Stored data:
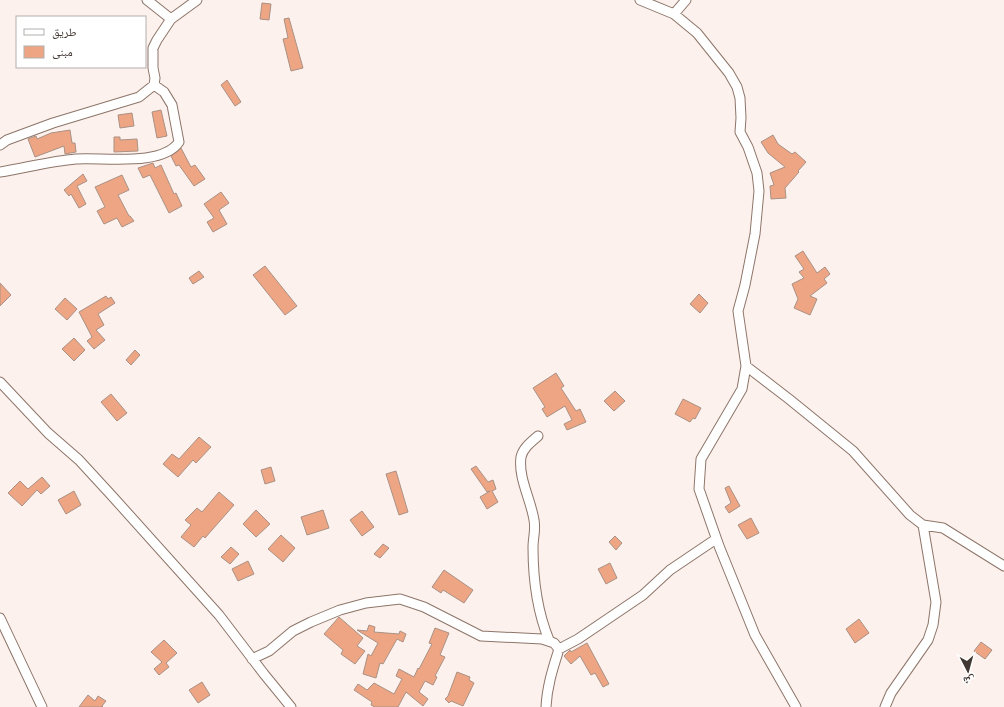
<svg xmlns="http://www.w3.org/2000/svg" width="1004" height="707" font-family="Poppins,'Noto Naskh Arabic',sans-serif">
<rect width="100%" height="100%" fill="#fcf1ec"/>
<path fill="#eea583" stroke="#aa9185" d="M262,3L271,4L269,20L260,19Z
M289,18L303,68L291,71L283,39L288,38L284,19Z
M227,80L241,102L235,106L221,85Z
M161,110L167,136L157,138L152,112Z
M132,113L134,126L120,128L118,115Z
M70,130L72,143H75L76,152L65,154L64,146L35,157L28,139L36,136L37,139L51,133Z
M773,135L778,144L792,154L795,152L806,162L798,171L799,172L785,188L786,198L771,199L770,186L774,185L770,173L785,167L768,153L761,142Z
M114,137H120V140L137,139L138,151L114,152Z
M181,148L191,167L195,165L205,179L194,186L179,165L176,166L171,156Z
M153,163L155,168L161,165L174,194L176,193L182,206L169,213L150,175L143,178L138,168Z
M83,174L87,181L77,186L86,204L79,208L71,194L69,196L64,190Z
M122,175L129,190L118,195L129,216H130L134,221L122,227L117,218L104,224L97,211L105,207L95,187Z
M221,192L229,203L219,210L227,224L213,232L207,222L214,218L204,204Z
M803,251L817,273L825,267L830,274L824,279L827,283L810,296L817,299L810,315L794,308L798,299L792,284L804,278L799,272L804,269L795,256Z
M265,266L297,306L285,315L253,275Z
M199,271L204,277L193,284L189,278Z
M0,283L11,295L0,306Z
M699,294L708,303L700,313L690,304Z
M106,296L108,299L111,297L115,303L98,314L104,325L96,330L105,340L94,349L87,341L92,337L79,312Z
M65,298L77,309L67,320L55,309Z
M74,338L85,350L74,361L62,349Z
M135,350L140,355L131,365L126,360Z
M556,373L564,386L561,388L576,411L580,409L586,422L567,430L564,424L572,420L565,406L547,417L542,409L545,407L533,388Z
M615,391L625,401L614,411L604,401Z
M111,394L127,413L117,421L101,402Z
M683,399L701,408L695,419L693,418L690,422L675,414Z
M199,437L211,447L196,463L193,460L178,477L163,464L172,454L179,459Z
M476,466L488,482L493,480L496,489L492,491L498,502L487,509L480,497L490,491L487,492L471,469Z
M271,467L275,481L265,484L261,470Z
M396,471L408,512L399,515L386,474Z
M42,477L50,486L41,494L37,490L22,506L8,493L20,481L28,489Z
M729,486L740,506L729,513L725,507L731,503L725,488Z
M74,491L81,505L66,514L58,500Z
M219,492L234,505L205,538L203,536L194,547L181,537L191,525L185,520L197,508L202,512Z
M256,510L270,524L256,537L243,524Z
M323,510L329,528L307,535L301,517Z
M362,511L374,527L362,536L350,520Z
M751,518L759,533L747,539L738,525Z
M281,535L295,548L283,562L268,549Z
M615,536L622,543L616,550L609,542Z
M383,544L389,548L380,558L374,554Z
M231,547L239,554L230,564L221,557Z
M248,561L254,574L238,581L232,569Z
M610,563L617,578L606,584L598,569Z
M444,570L473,590L464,603L443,590L441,593L432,587Z
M339,617L363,638L357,646L365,651L355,664L341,654L343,650L324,634Z
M859,619L869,633L855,643L846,629Z
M369,625L375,627L374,632L399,634L400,631L406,634L403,642L397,639L383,664L380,663L376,678L363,674L368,654L371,656L378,643L357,630L367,631Z
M435,628L449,633L440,655L445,657L435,676L437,677L433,685L425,681L419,692L428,699L423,706L406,692L398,707H375L371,705L372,702L354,690L358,684L367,690L374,683L394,694L402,679L396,676L399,669L414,677L418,668L419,669L432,644L429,643Z
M164,640L177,653L166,663L169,667L159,675L154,669L162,662L151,652Z
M981,642L992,650L985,659L974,651Z
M587,643L609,684L603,687L595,673L591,675L580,656L571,664L564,656L570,650L571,652Z
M457,672L470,677L469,680L474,683L463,706L451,701L449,703L445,699L448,696Z
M202,682L210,695L198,703L189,690Z
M88,695L95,701L98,696L106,701L102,706L103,707H79Z"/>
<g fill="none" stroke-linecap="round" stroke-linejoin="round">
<defs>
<path id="minor" d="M147,0L171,19
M640,0L674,14L697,33L729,73L737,87L740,98L741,118L740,132L748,147L757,173L759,191L755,234L745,285L738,311L746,366L742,389L701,459L699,489L719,546L755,635L796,707
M674,14L686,0
M0,145L7,140L53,123L139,97L154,85L155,78L153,68V48L157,40L171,19L197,0
M0,172C25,168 51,161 76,159C103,157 162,167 179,142L172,105L164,92L154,85
M746,366L789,399L853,451L910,515L923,525L943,528L1004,566
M0,382L48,433L79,460L113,497L219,615L264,674L291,707
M538,436C531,442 523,448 521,457C518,478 531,500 534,520C536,529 533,538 533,547C533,578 537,611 549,640
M0,618L42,707
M252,659L269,651L293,631L311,622L340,610L366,603L400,599L424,607L481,636L542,639L554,643L559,649L578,639L643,595L670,570L716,539
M546,707C547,686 553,668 559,649
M885,707L891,693L928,640L933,625L936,602L923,525"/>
</defs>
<use href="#minor" stroke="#8d756a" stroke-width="11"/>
<use href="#minor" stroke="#fff" stroke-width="9"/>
</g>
<rect x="16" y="16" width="130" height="52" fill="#ffffff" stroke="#b3afad"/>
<rect x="24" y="29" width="20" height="6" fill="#ffffff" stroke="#b3afad"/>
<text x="52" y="36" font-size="12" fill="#423833">طريق</text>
<rect x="24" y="46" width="20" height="12" fill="#eea583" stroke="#b3afad"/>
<text x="52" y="56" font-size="12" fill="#423833">مبنى</text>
<g transform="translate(968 671) rotate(174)" stroke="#ffffff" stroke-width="3" paint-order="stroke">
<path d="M0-3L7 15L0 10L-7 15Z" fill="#423833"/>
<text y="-6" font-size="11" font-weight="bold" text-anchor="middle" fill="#423833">ش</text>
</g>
</svg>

Your task -> Each entry needs to be retyped exactly; the pictures stay out.

Solution to the problem ->
<svg xmlns="http://www.w3.org/2000/svg" width="1004" height="707" font-family="Poppins,'Noto Naskh Arabic',sans-serif">
<rect width="100%" height="100%" fill="#fcf1ec"/>
<path fill="#eea583" stroke="#aa9185" d="M262,3L271,4L269,20L260,19Z
M289,18L303,68L291,71L283,39L288,38L284,19Z
M227,80L241,102L235,106L221,85Z
M161,110L167,136L157,138L152,112Z
M132,113L134,126L120,128L118,115Z
M70,130L72,143H75L76,152L65,154L64,146L35,157L28,139L36,136L37,139L51,133Z
M773,135L778,144L792,154L795,152L806,162L798,171L799,172L785,188L786,198L771,199L770,186L774,185L770,173L785,167L768,153L761,142Z
M114,137H120V140L137,139L138,151L114,152Z
M181,148L191,167L195,165L205,179L194,186L179,165L176,166L171,156Z
M153,163L155,168L161,165L174,194L176,193L182,206L169,213L150,175L143,178L138,168Z
M83,174L87,181L77,186L86,204L79,208L71,194L69,196L64,190Z
M122,175L129,190L118,195L129,216H130L134,221L122,227L117,218L104,224L97,211L105,207L95,187Z
M221,192L229,203L219,210L227,224L213,232L207,222L214,218L204,204Z
M803,251L817,273L825,267L830,274L824,279L827,283L810,296L817,299L810,315L794,308L798,299L792,284L804,278L799,272L804,269L795,256Z
M265,266L297,306L285,315L253,275Z
M199,271L204,277L193,284L189,278Z
M0,283L11,295L0,306Z
M699,294L708,303L700,313L690,304Z
M106,296L108,299L111,297L115,303L98,314L104,325L96,330L105,340L94,349L87,341L92,337L79,312Z
M65,298L77,309L67,320L55,309Z
M74,338L85,350L74,361L62,349Z
M135,350L140,355L131,365L126,360Z
M556,373L564,386L561,388L576,411L580,409L586,422L567,430L564,424L572,420L565,406L547,417L542,409L545,407L533,388Z
M615,391L625,401L614,411L604,401Z
M111,394L127,413L117,421L101,402Z
M683,399L701,408L695,419L693,418L690,422L675,414Z
M199,437L211,447L196,463L193,460L178,477L163,464L172,454L179,459Z
M476,466L488,482L493,480L496,489L492,491L498,502L487,509L480,497L490,491L487,492L471,469Z
M271,467L275,481L265,484L261,470Z
M396,471L408,512L399,515L386,474Z
M42,477L50,486L41,494L37,490L22,506L8,493L20,481L28,489Z
M729,486L740,506L729,513L725,507L731,503L725,488Z
M74,491L81,505L66,514L58,500Z
M219,492L234,505L205,538L203,536L194,547L181,537L191,525L185,520L197,508L202,512Z
M256,510L270,524L256,537L243,524Z
M323,510L329,528L307,535L301,517Z
M362,511L374,527L362,536L350,520Z
M751,518L759,533L747,539L738,525Z
M281,535L295,548L283,562L268,549Z
M615,536L622,543L616,550L609,542Z
M383,544L389,548L380,558L374,554Z
M231,547L239,554L230,564L221,557Z
M248,561L254,574L238,581L232,569Z
M610,563L617,578L606,584L598,569Z
M444,570L473,590L464,603L443,590L441,593L432,587Z
M339,617L363,638L357,646L365,651L355,664L341,654L343,650L324,634Z
M859,619L869,633L855,643L846,629Z
M369,625L375,627L374,632L399,634L400,631L406,634L403,642L397,639L383,664L380,663L376,678L363,674L368,654L371,656L378,643L357,630L367,631Z
M435,628L449,633L440,655L445,657L435,676L437,677L433,685L425,681L419,692L428,699L423,706L406,692L398,707H375L371,705L372,702L354,690L358,684L367,690L374,683L394,694L402,679L396,676L399,669L414,677L418,668L419,669L432,644L429,643Z
M164,640L177,653L166,663L169,667L159,675L154,669L162,662L151,652Z
M981,642L992,650L985,659L974,651Z
M587,643L609,684L603,687L595,673L591,675L580,656L571,664L564,656L570,650L571,652Z
M457,672L470,677L469,680L474,683L463,706L451,701L449,703L445,699L448,696Z
M202,682L210,695L198,703L189,690Z
M88,695L95,701L98,696L106,701L102,706L103,707H79Z"/>
<g fill="none" stroke-linecap="round" stroke-linejoin="round">
<defs>
<path id="minor" d="M147,0L171,19
M640,0L674,14L697,33L729,73L737,87L740,98L741,118L740,132L748,147L757,173L759,191L755,234L745,285L738,311L746,366L742,389L701,459L699,489L719,546L755,635L796,707
M674,14L686,0
M0,145L7,140L53,123L139,97L154,85L155,78L153,68V48L157,40L171,19L197,0
M0,172C25,168 51,161 76,159C103,157 162,167 179,142L172,105L164,92L154,85
M746,366L789,399L853,451L910,515L923,525L943,528L1004,566
M0,382L48,433L79,460L113,497L219,615L264,674L291,707
M538,436C531,442 523,448 521,457C518,478 531,500 534,520C536,529 533,538 533,547C533,578 537,611 549,640
M0,618L42,707
M252,659L269,651L293,631L311,622L340,610L366,603L400,599L424,607L481,636L542,639L554,643L559,649L578,639L643,595L670,570L716,539
M546,707C547,686 553,668 559,649
M885,707L891,693L928,640L933,625L936,602L923,525"/>
</defs>
<use href="#minor" stroke="#8d756a" stroke-width="11"/>
<use href="#minor" stroke="#fff" stroke-width="9"/>
</g>
<rect x="16" y="16" width="130" height="52" fill="#ffffff" stroke="#b3afad"/>
<rect x="24" y="29" width="20" height="6" fill="#ffffff" stroke="#b3afad"/>
<text x="52" y="36" font-size="12" fill="#423833">طريق</text>
<rect x="24" y="46" width="20" height="12" fill="#eea583" stroke="#b3afad"/>
<text x="52" y="56" font-size="12" fill="#423833">مبنى</text>
<g transform="translate(968 671) rotate(174)" stroke="#ffffff" stroke-width="3" paint-order="stroke">
<path d="M0-3L7 15L0 10L-7 15Z" fill="#423833"/>
<text y="-6" font-size="11" font-weight="bold" text-anchor="middle" fill="#423833">ش</text>
</g>
</svg>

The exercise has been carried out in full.